## READING PASSAGE
July 8, 2002
$60,000 Research Award Focuses on Links Between Chemistry, Biology
Boise State University students are gaining a hands-on understanding of the connections between biology and chemistry as a part of a new $60,000 research program funded by the Merck Company Foundation and the American Association for the Advancement of Science.
The program provide stipends over a three-year period for selected undergraduate students to work on interdisciplinary research projects with faculty teams from biology and chemistry. Boise State is one of 15 institutions nationwide to receive funding through the program.
“By interacting with faculty from both the biology and chemistry departments on a single project, students will learn the role played, and the language spoken, by the other discipline,” said Martin Schimpf, associate dean of the College of Arts and Sciences and the program’s principal investigator.
“This experience will allow undergraduate biology and chemistry students to take a giant step into the future, where multidisciplinary teams will become increasingly important to the advancement of scientific knowledge,” he added.

## AIM OF THE TASK
Answer these questions about the research award article:
(a) Which two organizations fund the program?
(b) How many institutions nationwide receive funding through the program?
(c) What two roles does Martin Schimpf hold?

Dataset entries
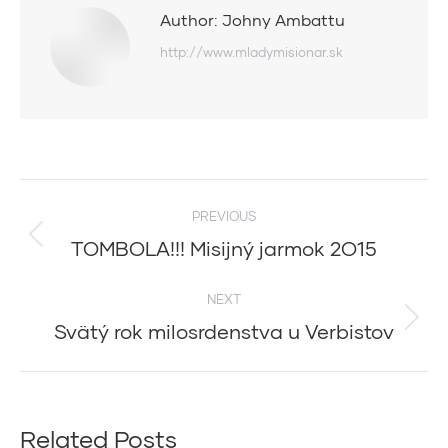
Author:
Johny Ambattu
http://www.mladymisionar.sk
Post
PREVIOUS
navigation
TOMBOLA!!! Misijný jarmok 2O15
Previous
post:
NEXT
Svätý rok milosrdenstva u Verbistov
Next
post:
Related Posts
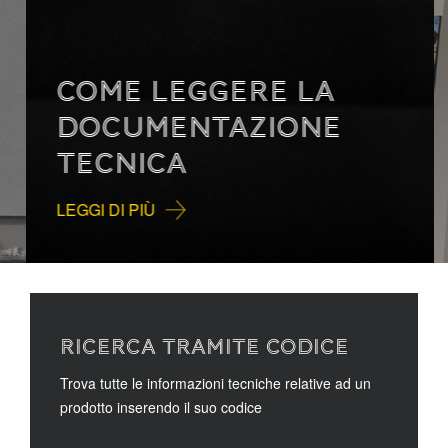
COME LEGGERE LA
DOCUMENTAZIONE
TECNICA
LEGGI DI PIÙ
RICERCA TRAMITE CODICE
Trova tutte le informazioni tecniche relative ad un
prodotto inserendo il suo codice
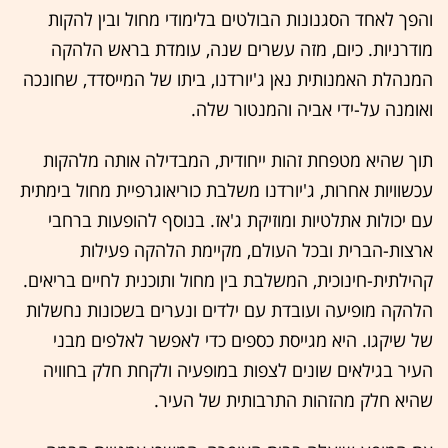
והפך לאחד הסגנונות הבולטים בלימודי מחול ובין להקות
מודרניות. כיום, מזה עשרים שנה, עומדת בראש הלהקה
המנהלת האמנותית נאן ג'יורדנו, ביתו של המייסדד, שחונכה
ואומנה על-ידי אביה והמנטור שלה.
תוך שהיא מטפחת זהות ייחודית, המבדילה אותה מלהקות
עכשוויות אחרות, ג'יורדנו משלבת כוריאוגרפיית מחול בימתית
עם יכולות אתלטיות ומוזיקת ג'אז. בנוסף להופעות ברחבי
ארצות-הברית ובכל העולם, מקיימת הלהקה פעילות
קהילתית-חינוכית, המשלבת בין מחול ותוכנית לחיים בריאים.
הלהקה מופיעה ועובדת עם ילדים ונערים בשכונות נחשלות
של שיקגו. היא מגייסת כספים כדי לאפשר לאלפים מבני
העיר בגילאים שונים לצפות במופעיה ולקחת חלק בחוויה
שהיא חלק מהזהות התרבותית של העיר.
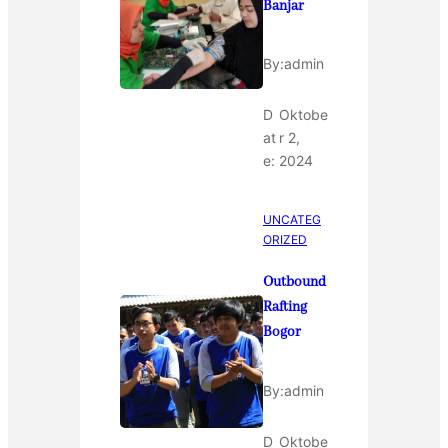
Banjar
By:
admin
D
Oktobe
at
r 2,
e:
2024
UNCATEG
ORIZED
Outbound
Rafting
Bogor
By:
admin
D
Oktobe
--
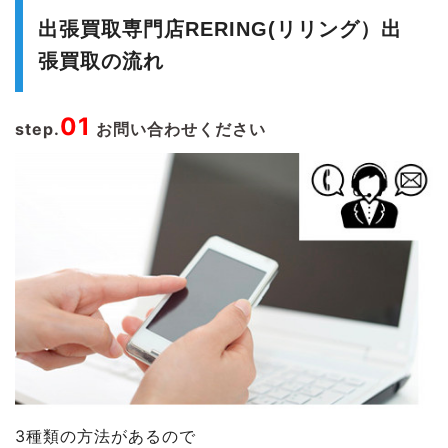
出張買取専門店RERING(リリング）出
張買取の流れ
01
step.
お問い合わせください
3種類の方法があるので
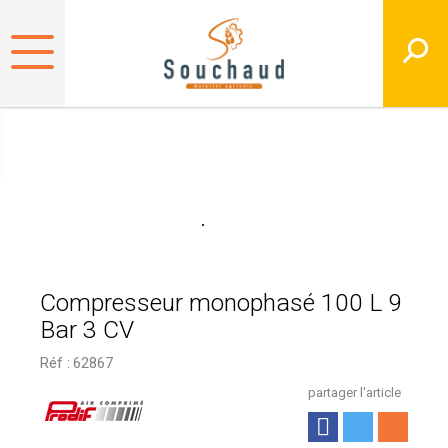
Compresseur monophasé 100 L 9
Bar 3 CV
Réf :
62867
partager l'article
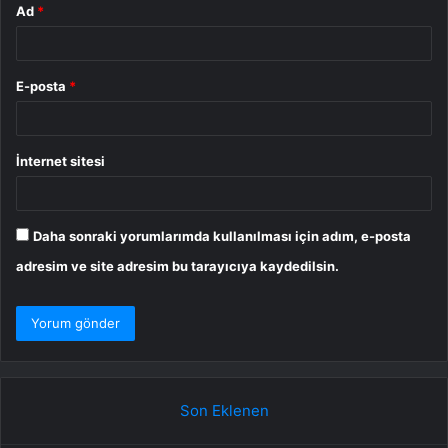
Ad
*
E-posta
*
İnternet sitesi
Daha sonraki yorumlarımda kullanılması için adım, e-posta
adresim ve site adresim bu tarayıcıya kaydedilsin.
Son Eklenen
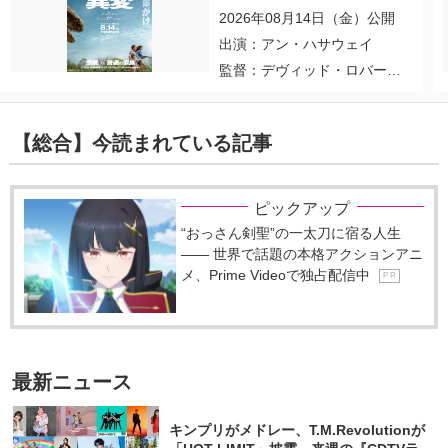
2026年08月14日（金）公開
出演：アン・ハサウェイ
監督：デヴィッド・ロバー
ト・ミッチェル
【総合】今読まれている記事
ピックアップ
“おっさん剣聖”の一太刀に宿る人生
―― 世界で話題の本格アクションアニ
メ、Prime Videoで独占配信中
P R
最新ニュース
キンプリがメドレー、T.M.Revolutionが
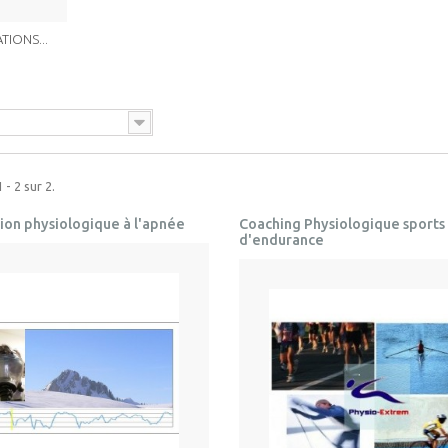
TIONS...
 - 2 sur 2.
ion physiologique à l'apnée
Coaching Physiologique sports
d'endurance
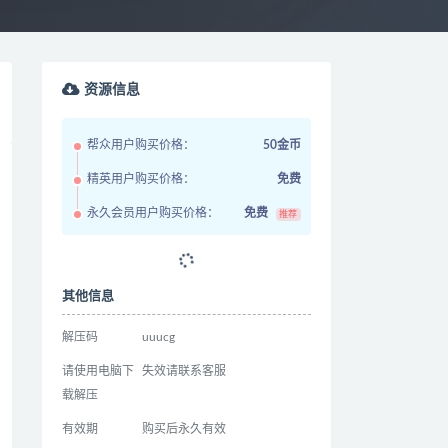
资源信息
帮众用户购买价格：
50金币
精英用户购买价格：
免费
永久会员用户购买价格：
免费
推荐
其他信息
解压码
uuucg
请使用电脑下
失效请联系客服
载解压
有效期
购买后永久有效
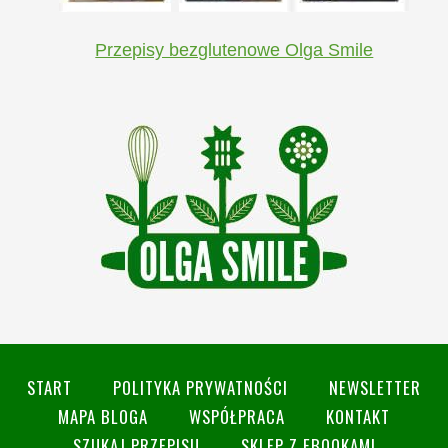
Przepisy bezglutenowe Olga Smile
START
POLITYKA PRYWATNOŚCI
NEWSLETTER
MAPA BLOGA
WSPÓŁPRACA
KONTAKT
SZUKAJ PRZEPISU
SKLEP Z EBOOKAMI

## SOLUTION TO THIS TASK
(a) The Merck Company Foundation and the American Association for the Advancement of Science.
(b) 15 institutions.
(c) He is associate dean of the College of Arts and Sciences and the program's principal investigator.